La determinazione degli umili
Un anno fa moriva Giulio Regeni. Accusato di essere stato ucciso prima per rapina, dopo per uso di stupefacenti o come vittima di scandali sessuali. Ciò che colpisce di questa vicenda, oltre gli ovvi depistaggi di Stati come l’Egitto non assimilabile e comprensibile solo con le sole categorie politiche e di pensiero delle democrazie occidentali, è la determinazione degli umili.
Il coraggio della madre e del padre di Giulio di andare fino in fondo, di non rassegnarsi a penose verità di comodo, di non mollare per nessuna ragione, anche fosse di Stato.
La loro ferrea volontà di arrivare ad una verità sostenibile non è solo espressione dell’amore paterno e materno, di chi ha generato il figlio e l’ha visto morire torturato, ma di chi vede nel riconoscimento della verità, il riconoscimento dell’esistenza di Giulio.
Non è solo giustizia, ma il fatto di sentirsi a posto con la propria coscienza solo se la verità è accertata.
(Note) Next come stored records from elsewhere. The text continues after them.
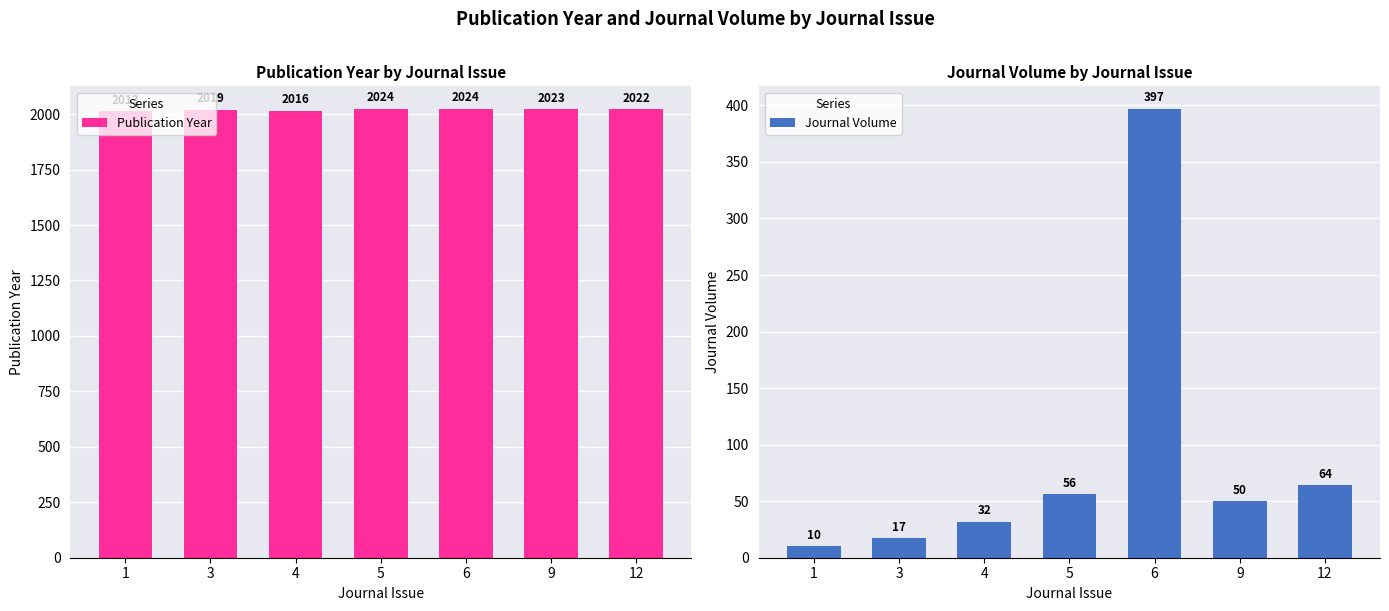

The Publication Year series shows 2019 at 3. True or false?

True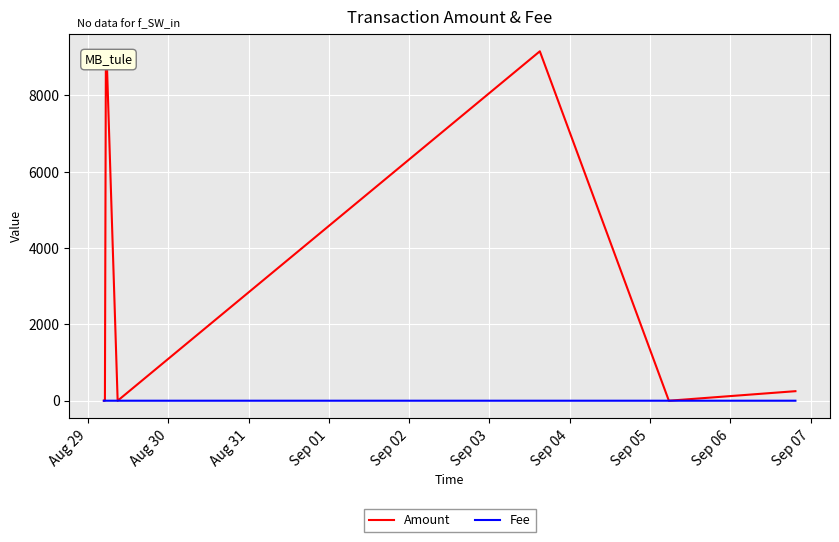

Which series has the widest spread of values?

Amount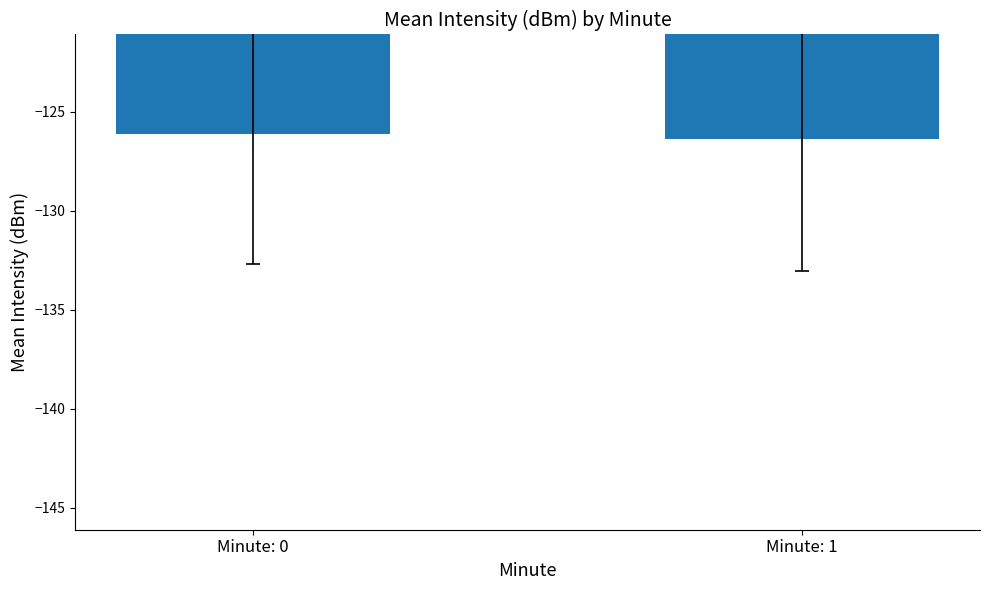

What is the value of the 2nd bar from the left?

-126.4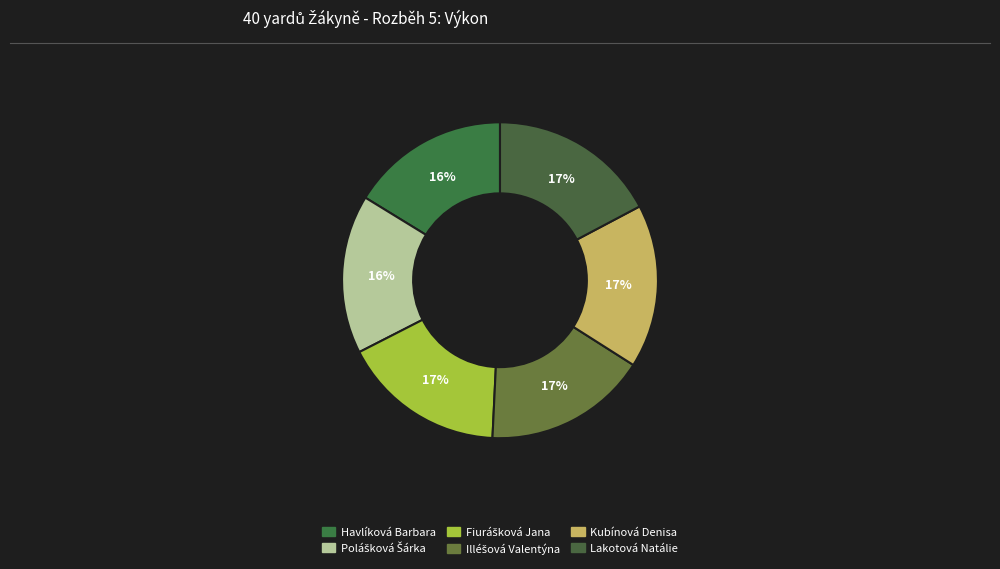

To the nearest percent, what portion does Kubínová Denisa represent?

17%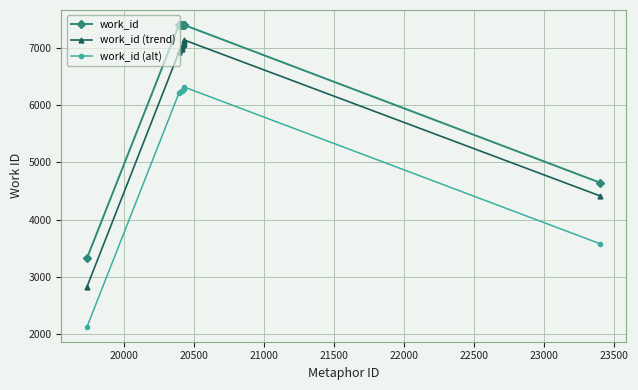

At how many categories does at least one series exceed 4489?

9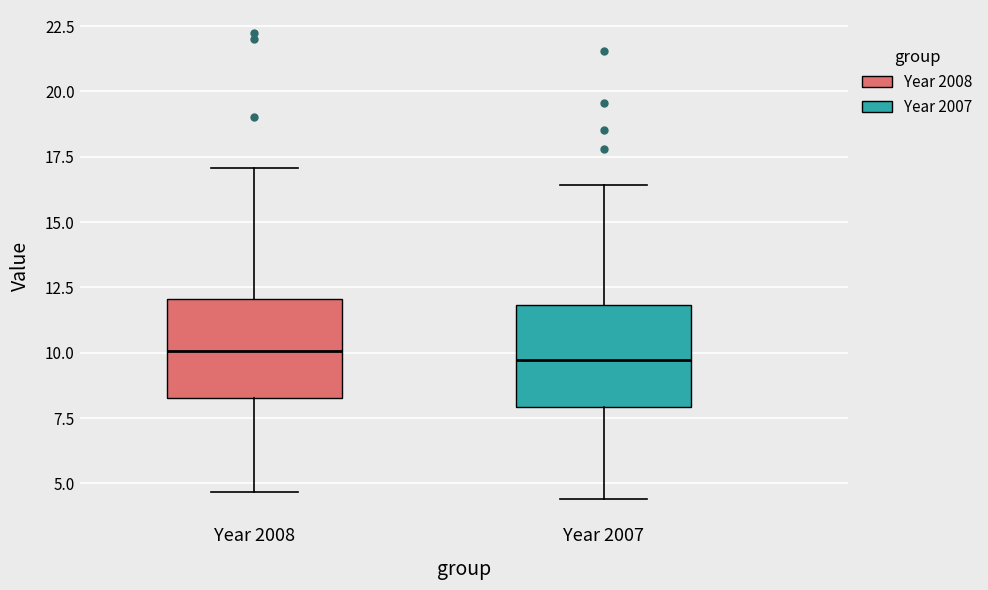

Reading left to right, read every box against the y-axis: the position of its median line, the range the box covers, and the ends of its whiskers. The values are not printed on the chart, so give them approximately, as read against the axis.

Year 2008: median 10.0, box 8.5 to 12.0, whiskers 4.5 to 17.0
Year 2007: median 9.5, box 8.0 to 12.0, whiskers 4.5 to 16.5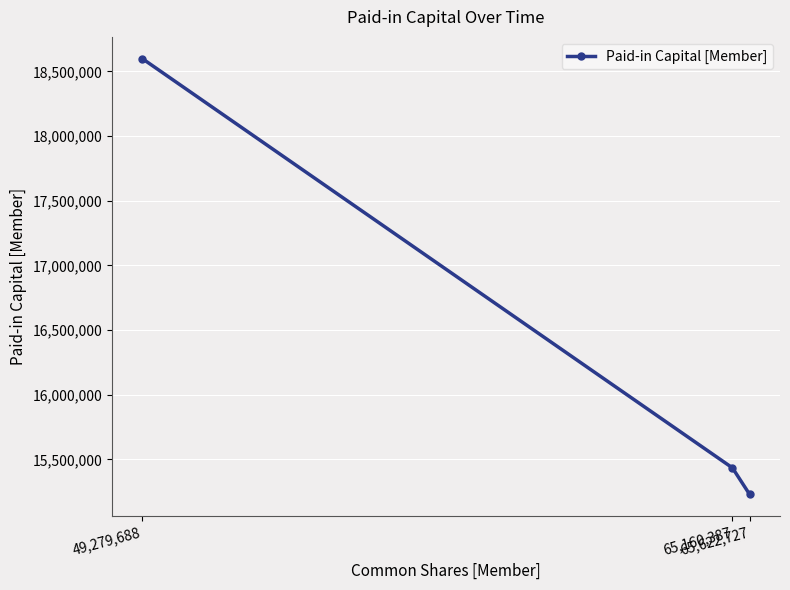

What is the sum of the values at 65,160,387 and 49,279,688?

34032998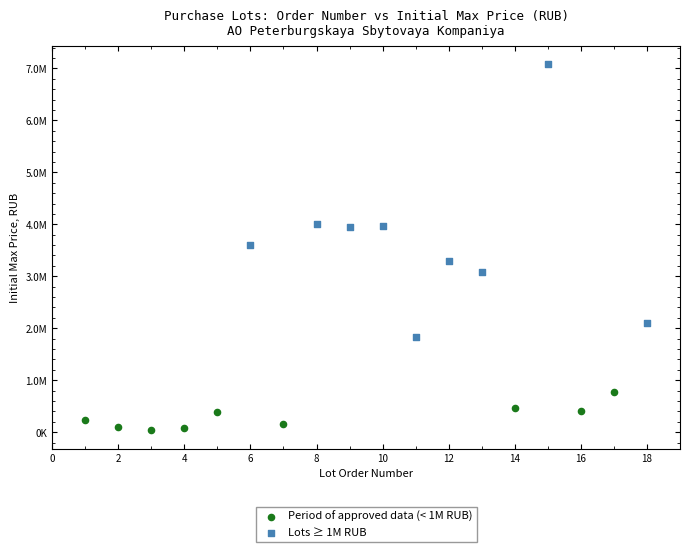

Which series reaches the minimum Y coordinate?

Period of approved data (< 1M RUB)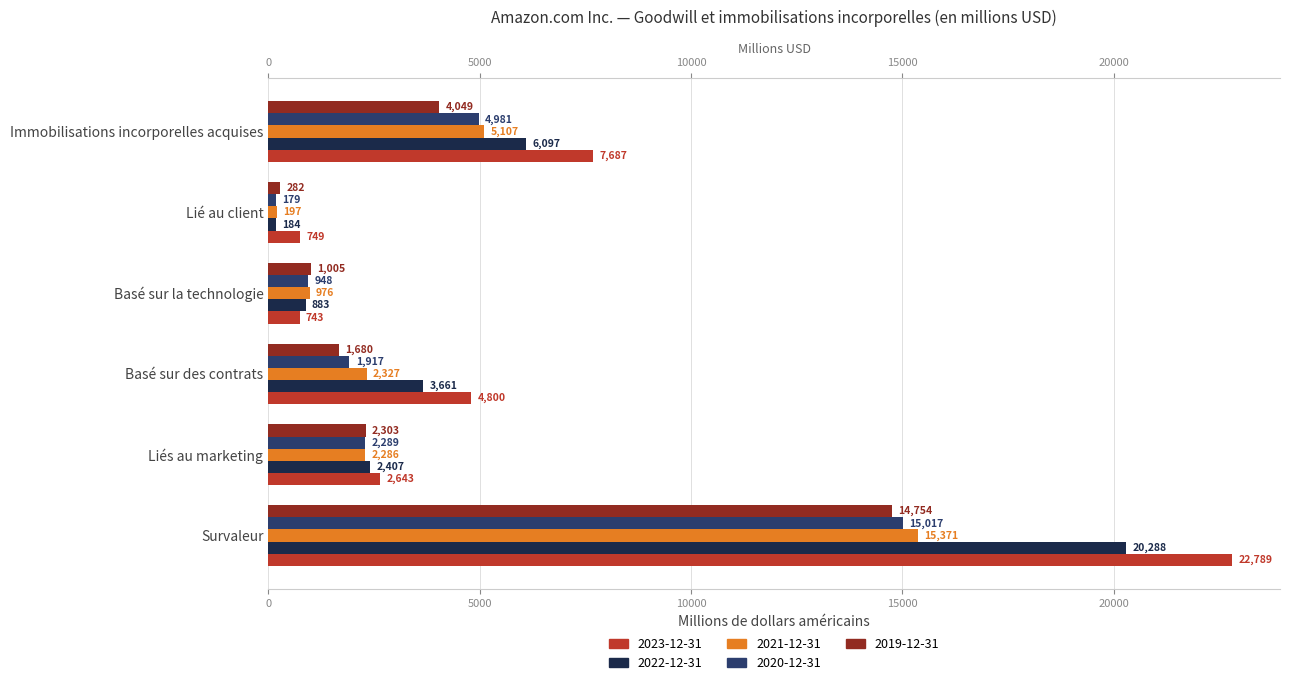

Does the chart contain stacked bars?

No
È come un nuovo atto generativo di cui non si conoscono gli anni necessari per la gestazione e se andrà mai a buon fine, ma è un atto di quella paternità e maternità che supera i confini biologici e esistenziali. Nulla restituirà loro il figlio, ma la verità restituirà a loro la pienezza della genitorialità.
La stessa determinazione l’ho incrociata negli occhi di Ilaria Cucchi e dei suoi genitori. Sette anni di lotta senza speranza per arrivare all’accusa di omicidio preterintenzionale a tre carabinieri per la morte di Stefano Cucchi.
Anni di battaglie, sacrifici, contro muri di gomma che, in questo caso, hanno portato all’avvicinamento della verità.
Sono i casi più eclatanti, ma ce se sono tanti altri che sfuggono alla cronaca. Sono storie di umili contro giganti. Davide contro Golia. Non sono solo vicende personali. Battaglie come queste rendono il Paese migliore. Fiondate verso la verità.